Sur leur cinquième album, Mal Blum réimagine le rôle du méchant pour les mauvais garçons partout. La méchanceté ici est personnelle – Blum a fait le dossier, appelé de manière appropriée Le méchantà propos de l'épuisement unique d'être jeté comme antagoniste dans une rupture trans-trans; C'est aussi politique, dans une société qui vililie la non-conformité de genre. Ici, Blum explore la frottement de la pensée binaire victime de victime, remettant en question les stéréotypes déshumanisants avec des nuances relatables: « J'étais trop disposé / faire de vous le méchant … cela fait-il de moi le méchant? » Ils chantent sur la chanson-titre. Mais la méchanceté de Blum est la mosaïque, invitant les auditeurs à remettre en question leur complicité en recherchant le «méchant» dans leur propre vie et leur rhétorique.
Fini le flair dysphorique jokey de leur travail précédent, remplacé ici par une confiance durement gagnée dans une gamme de ténor post-testostérone nouvellement établie. Ils utilisent cette livraison assurée pour contester les hypothèses et les attentes concernant la masculinité. Sur «Killer», Blum confronte nos angoisses à propos de la transmasculinité et aborde la transphobie intériorisée: «Bébé, je me trompe», confessent-ils.

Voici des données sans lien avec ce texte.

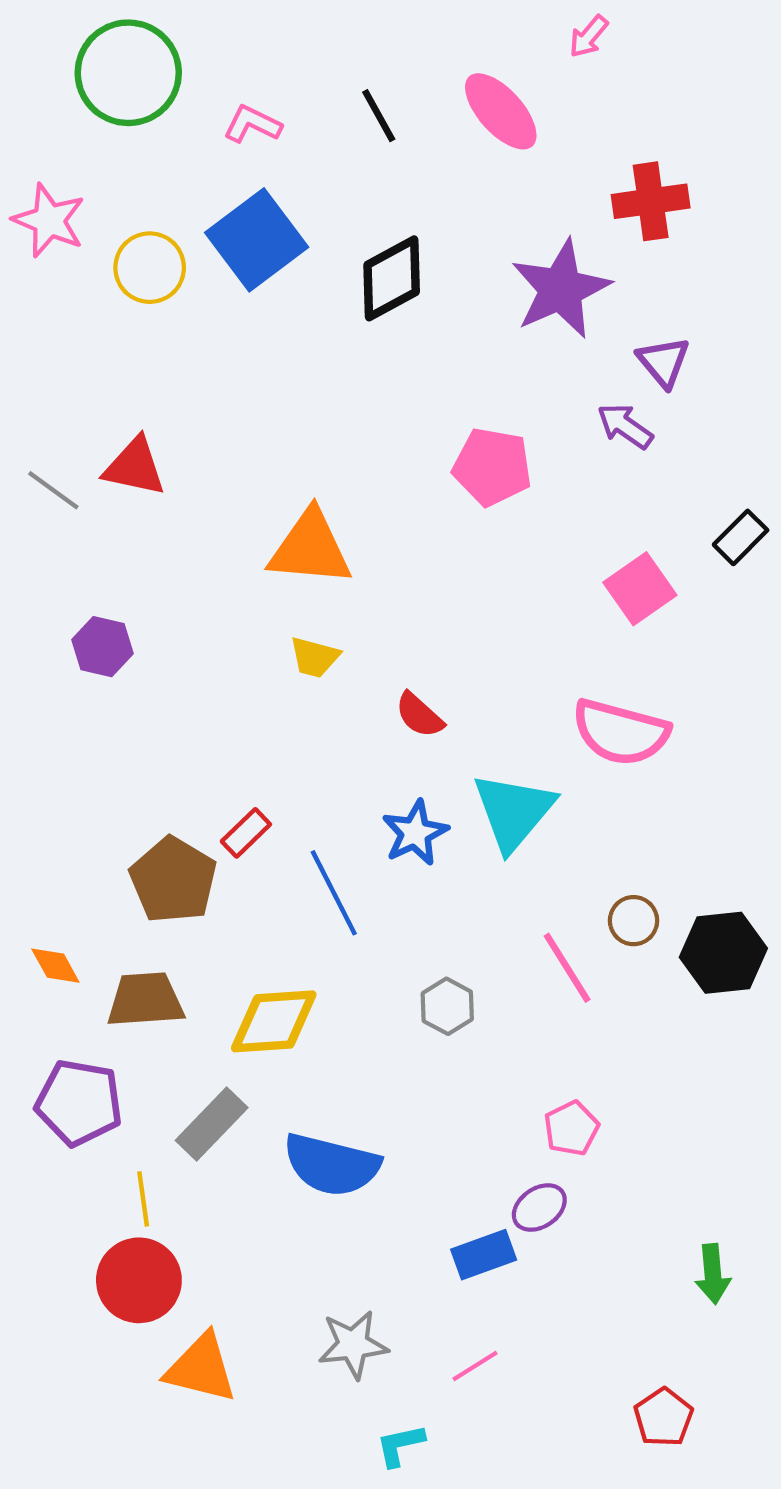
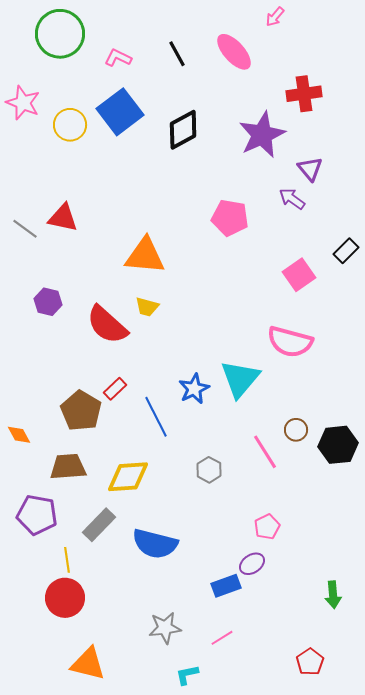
red semicircle: (419, 715) -> (107, 325), moved, size x1.8
orange diamond: (55, 966) -> (19, 435), moved
orange triangle: (201, 1368) -> (88, 664), moved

Ensuite, ils révèlent sournoisement l'absurdité des stéréotypes qui relient les hommes trans à la violence, se demandant s'ils sont un «meurtrier non cérémonie» pour avoir «tué les mouches sur le porche avant / versé leurs cadavres dans la drainage». Sur « Cool Guy », Blum subvertit avec espièglerie un personnage arrogant, se vantant: « Partout où je vais, je suis quelqu'un », avant d'admettre: « Je n'ai personne. »
Blum expose le cure du cure d'un certain type de performance masculine, recadrant la posture macho comme défense contre la solitude et nous demandant de considérer comment les hommes sont conditionnés pour cacher leur besoin de connexion derrière un sourire narquois. « Je ne le connais pas bien, il était toujours cool pour moi », chantent-ils sur une piste; «Je ne veux pas parler / tout ce que je pense», sur un autre. Blum souligne un piège particulier des hommes queer et des personnes transmasculines auxquelles sont confrontés: devoir imiter la confiance, le sang-froid et la domination de la masculinité traditionnelle tout en se faisant preuve de prudence contre sa toxicité. La satire est une réponse appropriée à une telle demande fiscale.
La production de Jessica Boudreaux de Summer Cannibales donne Le méchant Une complexité polie et une concentration non entendue sur les albums précédents de Blum. Sur des morceaux comme «Truth Is Out Tring» et «Killer», la guitariste Audrey Zee Whitesides offre un contrepoint provocant au désespoir de Blum avec un jeu vibrant et coupant. Sur la rupture du couple de puissance pop-punk, la coupe «Je suis tellement ennuyeuse», la précision du jazz du batteur Ricardo Lagomasino et le sens de la poche aigèrent le fondement des rôtis brûlants de Blum («Vous n'avez pas d'amis / vous avez des réunions»). Ensemble, ces éléments créent un son serré et fringant qui amplifie les critiques de Blum.
«Gabriel», en revanche, repose sur la guitare acoustique nue et le synthé doux, un espace sonique et émotionnel fragile à partir duquel écouter un post-mortem privé d'arguments de clôture entre deux amants en deuil. Une généreuse adresse directe à leur ex, «Gabriel» est également Le méchantLa seule chanson pour mettre en évidence une grande fissure vocale, un choix esthétique convaincant dans une chanson sur l'amour entre deux personnes transsexuelles. En incluant ce «défaut», Blum résiste au stéréotype que les hommes doivent toujours agir et sonner stable – un acte de vulnérabilité masculin radical et radical.